- Directed by: Darcy Conyers
- Written by: Darcy Conyers
- Produced by: Darcy Conyers David Henley
- Starring: John Slater Joan Newell
- Cinematography: S.D. Onions
- Edited by: Helen Wiggins
- Music by: Philip Green
- Production company: Darcy Conyers Productions
- Distributed by: Associated British-Pathé
- Release date: April 1957;
- Running time: 56 minutes
- Country: United Kingdom
- Language: English

= The Devil's Pass =

1957 British film by Darcy Conyers

The Devil's Pass is a 1957 British drama film directed and written by Darcy Conyers and starring John Slater and Joan Newell.

==Plot==
Hard-up Bill Buckle has had to sell his fishing boat.

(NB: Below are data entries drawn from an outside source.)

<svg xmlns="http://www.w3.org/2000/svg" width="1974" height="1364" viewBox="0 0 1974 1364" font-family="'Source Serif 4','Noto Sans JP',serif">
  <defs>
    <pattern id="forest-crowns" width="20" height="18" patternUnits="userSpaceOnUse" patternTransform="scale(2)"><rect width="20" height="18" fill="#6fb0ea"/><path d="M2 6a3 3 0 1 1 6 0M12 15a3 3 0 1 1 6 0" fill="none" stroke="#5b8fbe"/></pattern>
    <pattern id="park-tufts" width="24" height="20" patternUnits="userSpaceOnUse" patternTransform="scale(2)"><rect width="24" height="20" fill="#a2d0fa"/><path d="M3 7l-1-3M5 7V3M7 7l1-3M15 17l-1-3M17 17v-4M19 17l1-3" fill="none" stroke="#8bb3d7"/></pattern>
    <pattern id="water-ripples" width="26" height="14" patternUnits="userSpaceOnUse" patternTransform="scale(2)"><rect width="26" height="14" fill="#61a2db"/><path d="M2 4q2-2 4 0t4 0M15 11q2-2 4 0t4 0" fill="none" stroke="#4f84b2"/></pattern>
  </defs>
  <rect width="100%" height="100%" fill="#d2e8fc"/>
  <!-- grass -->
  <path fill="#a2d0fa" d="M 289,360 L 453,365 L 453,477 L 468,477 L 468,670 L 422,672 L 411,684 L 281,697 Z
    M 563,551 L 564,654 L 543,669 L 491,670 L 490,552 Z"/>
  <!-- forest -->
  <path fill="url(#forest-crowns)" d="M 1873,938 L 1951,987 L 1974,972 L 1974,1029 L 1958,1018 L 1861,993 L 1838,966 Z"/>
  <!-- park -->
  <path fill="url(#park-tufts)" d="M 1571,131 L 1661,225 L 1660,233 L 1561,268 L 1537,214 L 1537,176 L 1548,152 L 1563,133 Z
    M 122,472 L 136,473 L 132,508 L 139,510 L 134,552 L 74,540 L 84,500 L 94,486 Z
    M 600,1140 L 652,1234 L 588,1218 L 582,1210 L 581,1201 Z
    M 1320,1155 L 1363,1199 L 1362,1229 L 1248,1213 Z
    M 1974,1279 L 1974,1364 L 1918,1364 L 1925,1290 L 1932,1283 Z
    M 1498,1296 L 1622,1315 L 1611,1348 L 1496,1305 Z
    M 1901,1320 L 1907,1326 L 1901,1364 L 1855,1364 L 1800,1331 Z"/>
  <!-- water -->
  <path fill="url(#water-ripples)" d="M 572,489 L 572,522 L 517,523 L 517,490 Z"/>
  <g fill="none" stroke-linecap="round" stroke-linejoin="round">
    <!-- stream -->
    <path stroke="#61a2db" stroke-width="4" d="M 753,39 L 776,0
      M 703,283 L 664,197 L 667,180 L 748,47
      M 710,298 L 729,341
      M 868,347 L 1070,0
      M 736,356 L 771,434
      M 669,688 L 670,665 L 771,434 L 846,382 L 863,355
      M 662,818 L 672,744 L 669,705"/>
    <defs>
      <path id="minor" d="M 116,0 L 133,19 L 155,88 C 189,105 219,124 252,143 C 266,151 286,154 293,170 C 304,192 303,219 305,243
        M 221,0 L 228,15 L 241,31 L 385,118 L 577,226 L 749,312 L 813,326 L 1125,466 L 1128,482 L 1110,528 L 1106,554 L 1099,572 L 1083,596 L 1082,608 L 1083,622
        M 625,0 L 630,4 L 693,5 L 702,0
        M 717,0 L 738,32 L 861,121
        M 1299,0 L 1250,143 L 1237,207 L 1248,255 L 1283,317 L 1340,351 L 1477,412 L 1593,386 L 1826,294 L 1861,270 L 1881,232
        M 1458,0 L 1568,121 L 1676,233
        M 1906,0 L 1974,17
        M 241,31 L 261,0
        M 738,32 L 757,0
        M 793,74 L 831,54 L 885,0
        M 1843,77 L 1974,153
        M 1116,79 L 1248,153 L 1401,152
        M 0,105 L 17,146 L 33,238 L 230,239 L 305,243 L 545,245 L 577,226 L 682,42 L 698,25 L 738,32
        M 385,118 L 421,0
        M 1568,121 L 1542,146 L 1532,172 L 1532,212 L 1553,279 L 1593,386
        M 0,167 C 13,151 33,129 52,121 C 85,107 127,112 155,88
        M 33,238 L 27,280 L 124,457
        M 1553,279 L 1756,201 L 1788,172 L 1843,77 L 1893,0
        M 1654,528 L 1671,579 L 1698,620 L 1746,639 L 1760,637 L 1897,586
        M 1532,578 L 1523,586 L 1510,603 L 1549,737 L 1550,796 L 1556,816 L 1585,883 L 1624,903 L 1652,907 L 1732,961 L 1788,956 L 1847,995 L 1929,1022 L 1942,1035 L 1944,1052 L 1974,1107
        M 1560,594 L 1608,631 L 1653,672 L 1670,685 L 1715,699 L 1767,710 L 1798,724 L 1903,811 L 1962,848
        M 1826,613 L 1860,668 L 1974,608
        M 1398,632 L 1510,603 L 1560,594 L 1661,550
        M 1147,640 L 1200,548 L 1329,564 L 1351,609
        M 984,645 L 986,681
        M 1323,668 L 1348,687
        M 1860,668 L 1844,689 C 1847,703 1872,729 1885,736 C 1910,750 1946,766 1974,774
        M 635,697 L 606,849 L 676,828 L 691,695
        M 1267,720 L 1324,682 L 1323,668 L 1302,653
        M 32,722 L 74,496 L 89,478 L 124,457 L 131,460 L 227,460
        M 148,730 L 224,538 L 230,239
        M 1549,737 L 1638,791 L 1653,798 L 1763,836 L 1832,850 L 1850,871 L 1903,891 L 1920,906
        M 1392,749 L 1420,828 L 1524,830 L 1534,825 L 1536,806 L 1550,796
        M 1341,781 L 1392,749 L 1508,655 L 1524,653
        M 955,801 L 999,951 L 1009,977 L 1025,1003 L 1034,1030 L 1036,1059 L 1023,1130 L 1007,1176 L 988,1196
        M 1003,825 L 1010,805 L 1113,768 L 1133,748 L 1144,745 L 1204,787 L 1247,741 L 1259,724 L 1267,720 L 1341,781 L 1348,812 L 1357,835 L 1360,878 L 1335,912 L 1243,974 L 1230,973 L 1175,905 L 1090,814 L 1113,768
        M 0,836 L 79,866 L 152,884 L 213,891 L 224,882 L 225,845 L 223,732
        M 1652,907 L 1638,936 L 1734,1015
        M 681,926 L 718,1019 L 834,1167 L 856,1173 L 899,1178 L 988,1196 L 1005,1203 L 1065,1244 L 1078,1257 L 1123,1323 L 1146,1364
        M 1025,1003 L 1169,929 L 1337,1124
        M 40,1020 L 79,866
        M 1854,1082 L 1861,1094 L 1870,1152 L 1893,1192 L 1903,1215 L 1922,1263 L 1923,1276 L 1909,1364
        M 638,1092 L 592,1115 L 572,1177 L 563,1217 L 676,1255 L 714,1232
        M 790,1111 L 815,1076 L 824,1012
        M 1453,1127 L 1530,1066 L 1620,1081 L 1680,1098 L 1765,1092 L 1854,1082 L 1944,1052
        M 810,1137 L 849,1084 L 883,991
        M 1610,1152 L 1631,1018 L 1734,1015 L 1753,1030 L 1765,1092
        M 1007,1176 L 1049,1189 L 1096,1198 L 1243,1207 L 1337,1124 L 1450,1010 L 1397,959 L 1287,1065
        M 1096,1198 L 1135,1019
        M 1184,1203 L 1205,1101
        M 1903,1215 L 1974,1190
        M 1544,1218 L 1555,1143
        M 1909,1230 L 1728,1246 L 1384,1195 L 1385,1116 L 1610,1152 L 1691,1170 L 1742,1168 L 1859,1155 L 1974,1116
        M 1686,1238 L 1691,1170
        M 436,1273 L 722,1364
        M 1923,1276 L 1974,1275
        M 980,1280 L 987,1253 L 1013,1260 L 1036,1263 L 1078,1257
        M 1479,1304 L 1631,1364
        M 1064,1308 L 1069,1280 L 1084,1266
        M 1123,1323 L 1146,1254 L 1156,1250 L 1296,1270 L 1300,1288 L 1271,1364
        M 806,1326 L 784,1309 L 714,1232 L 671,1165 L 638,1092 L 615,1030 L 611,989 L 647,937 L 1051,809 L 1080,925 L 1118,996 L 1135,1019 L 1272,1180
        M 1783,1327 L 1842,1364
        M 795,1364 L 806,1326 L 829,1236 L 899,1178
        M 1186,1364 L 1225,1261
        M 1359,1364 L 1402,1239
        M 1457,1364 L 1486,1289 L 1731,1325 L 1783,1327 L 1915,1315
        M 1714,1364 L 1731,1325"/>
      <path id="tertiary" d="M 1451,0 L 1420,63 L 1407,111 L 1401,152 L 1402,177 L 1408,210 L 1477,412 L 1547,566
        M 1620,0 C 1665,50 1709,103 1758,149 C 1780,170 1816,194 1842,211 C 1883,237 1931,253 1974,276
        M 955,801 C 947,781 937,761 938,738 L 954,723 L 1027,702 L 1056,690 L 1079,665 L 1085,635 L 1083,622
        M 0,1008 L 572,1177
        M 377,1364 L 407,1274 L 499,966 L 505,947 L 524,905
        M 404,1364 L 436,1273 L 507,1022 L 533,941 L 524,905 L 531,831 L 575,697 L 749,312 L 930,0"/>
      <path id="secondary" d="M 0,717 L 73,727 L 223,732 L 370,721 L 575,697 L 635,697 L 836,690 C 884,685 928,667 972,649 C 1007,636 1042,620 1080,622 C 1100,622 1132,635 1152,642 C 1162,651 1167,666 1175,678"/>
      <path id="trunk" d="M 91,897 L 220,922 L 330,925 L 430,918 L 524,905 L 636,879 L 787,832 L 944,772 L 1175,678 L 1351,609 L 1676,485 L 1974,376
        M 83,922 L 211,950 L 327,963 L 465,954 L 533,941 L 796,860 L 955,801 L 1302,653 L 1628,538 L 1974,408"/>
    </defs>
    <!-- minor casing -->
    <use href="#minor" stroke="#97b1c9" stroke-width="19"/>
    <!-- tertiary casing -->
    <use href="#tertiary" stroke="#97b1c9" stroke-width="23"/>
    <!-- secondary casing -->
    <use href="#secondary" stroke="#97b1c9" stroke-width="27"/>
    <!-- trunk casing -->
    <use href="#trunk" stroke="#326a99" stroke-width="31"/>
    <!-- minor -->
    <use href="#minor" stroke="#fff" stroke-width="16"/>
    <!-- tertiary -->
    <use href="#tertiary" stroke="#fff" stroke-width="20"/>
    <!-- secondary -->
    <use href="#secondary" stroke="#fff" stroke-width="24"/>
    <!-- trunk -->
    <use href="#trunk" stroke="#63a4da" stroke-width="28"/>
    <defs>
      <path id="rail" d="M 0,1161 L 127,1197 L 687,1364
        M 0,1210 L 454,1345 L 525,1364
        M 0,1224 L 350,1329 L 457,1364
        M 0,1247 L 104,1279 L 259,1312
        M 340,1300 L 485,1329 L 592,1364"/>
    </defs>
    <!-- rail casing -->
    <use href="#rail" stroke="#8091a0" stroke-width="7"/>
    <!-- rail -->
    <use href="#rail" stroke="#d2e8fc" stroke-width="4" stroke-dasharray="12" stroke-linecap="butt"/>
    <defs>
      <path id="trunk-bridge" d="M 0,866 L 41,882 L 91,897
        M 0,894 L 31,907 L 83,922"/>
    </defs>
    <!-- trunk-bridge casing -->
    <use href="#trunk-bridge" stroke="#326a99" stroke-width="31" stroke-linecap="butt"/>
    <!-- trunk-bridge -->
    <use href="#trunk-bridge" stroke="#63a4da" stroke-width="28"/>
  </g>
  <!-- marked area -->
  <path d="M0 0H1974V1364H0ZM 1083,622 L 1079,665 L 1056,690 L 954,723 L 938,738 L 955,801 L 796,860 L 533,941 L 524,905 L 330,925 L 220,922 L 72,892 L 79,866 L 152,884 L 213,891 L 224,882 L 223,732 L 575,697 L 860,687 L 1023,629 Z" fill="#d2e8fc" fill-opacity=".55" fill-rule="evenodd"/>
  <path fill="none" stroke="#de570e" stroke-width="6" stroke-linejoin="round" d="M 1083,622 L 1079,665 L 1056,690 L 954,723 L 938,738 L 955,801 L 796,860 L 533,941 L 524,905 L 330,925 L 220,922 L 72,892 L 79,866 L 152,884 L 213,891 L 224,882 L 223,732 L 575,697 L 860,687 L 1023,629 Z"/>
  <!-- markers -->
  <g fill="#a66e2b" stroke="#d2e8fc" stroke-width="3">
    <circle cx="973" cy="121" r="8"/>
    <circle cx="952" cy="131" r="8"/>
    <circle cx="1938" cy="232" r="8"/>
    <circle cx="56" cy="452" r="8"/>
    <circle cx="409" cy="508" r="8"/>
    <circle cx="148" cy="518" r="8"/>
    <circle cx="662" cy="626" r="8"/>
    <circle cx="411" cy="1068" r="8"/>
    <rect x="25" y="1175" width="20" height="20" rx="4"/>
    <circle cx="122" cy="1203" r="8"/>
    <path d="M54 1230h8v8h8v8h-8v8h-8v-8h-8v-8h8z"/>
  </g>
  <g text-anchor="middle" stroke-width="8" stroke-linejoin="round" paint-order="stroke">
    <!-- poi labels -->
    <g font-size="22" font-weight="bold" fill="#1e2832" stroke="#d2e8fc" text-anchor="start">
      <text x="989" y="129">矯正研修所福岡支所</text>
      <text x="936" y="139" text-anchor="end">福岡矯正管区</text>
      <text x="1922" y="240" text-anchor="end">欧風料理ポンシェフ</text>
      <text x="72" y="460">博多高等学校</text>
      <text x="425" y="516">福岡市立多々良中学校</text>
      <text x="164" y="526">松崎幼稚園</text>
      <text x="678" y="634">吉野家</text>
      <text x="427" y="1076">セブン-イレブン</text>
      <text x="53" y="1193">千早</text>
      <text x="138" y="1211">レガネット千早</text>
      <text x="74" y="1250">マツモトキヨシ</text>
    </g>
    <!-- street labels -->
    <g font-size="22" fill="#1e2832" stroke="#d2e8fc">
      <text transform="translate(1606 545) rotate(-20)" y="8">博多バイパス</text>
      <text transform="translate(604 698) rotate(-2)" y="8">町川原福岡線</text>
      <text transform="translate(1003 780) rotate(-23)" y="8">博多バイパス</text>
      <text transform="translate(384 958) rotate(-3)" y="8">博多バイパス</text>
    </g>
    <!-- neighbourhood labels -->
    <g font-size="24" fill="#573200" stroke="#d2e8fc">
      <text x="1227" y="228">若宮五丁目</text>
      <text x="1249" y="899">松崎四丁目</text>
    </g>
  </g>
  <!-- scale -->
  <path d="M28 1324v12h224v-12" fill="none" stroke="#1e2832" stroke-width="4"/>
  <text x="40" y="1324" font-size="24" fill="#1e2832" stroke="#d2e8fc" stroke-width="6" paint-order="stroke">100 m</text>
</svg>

The new owners plan to wreck it in a dangerous channel called the "Devil's Pass", but Bil and a stowaway, Jim, manage navigate the abandoned boat through the channel and bring her home safely. With the salvage money Bill is finally able to marry his girlfriend Jan.

==Cast==
- John Slater as Bill Buckle
- Christopher Warbey as Jim
- Joan Newell as Nan Trewney
- Charles Leno as headmaster
- Joy Rodgers as kitchen maid
- Richard George as Ted Trelawney
- Archie Duncan as George Jolly
- Ewen Solon as Job Jolly
- Clem Listeras Grunt Jolly
- Peter Martyn as Mr. Smith
- Martin Wyldeck as young master
- Diana Hope as pretty girl
- Bart Allison as Watkins
- Frank Hawkins as man in pub
- Roger Slater as 1st. boy
- Jeremy Moray as 2nd boy
- Ernest Lister as Harry

==Production==
It was produced at Kensington Studios in London. The film's sets were designed by the art director Ken Adam.

==Reception==
The Monthly Film Bulletin wrote: "Very well photographed (at Brixham, Devon) and including scenes at the British Seaman's Orphan Boys' Home, this is an unpretentious but agreeable film. Despite the limitations of heavy sentimentality and a rather stilted script, it has an unconventional and characteristic charm."

Picturegoer wrote: "All highly improbable."

In British Sound Films: The Studio Years 1928–1959 David Quinlan rated the film as "mediocre", writing: "agreeable most improbable. Shot in Brixham, Devon."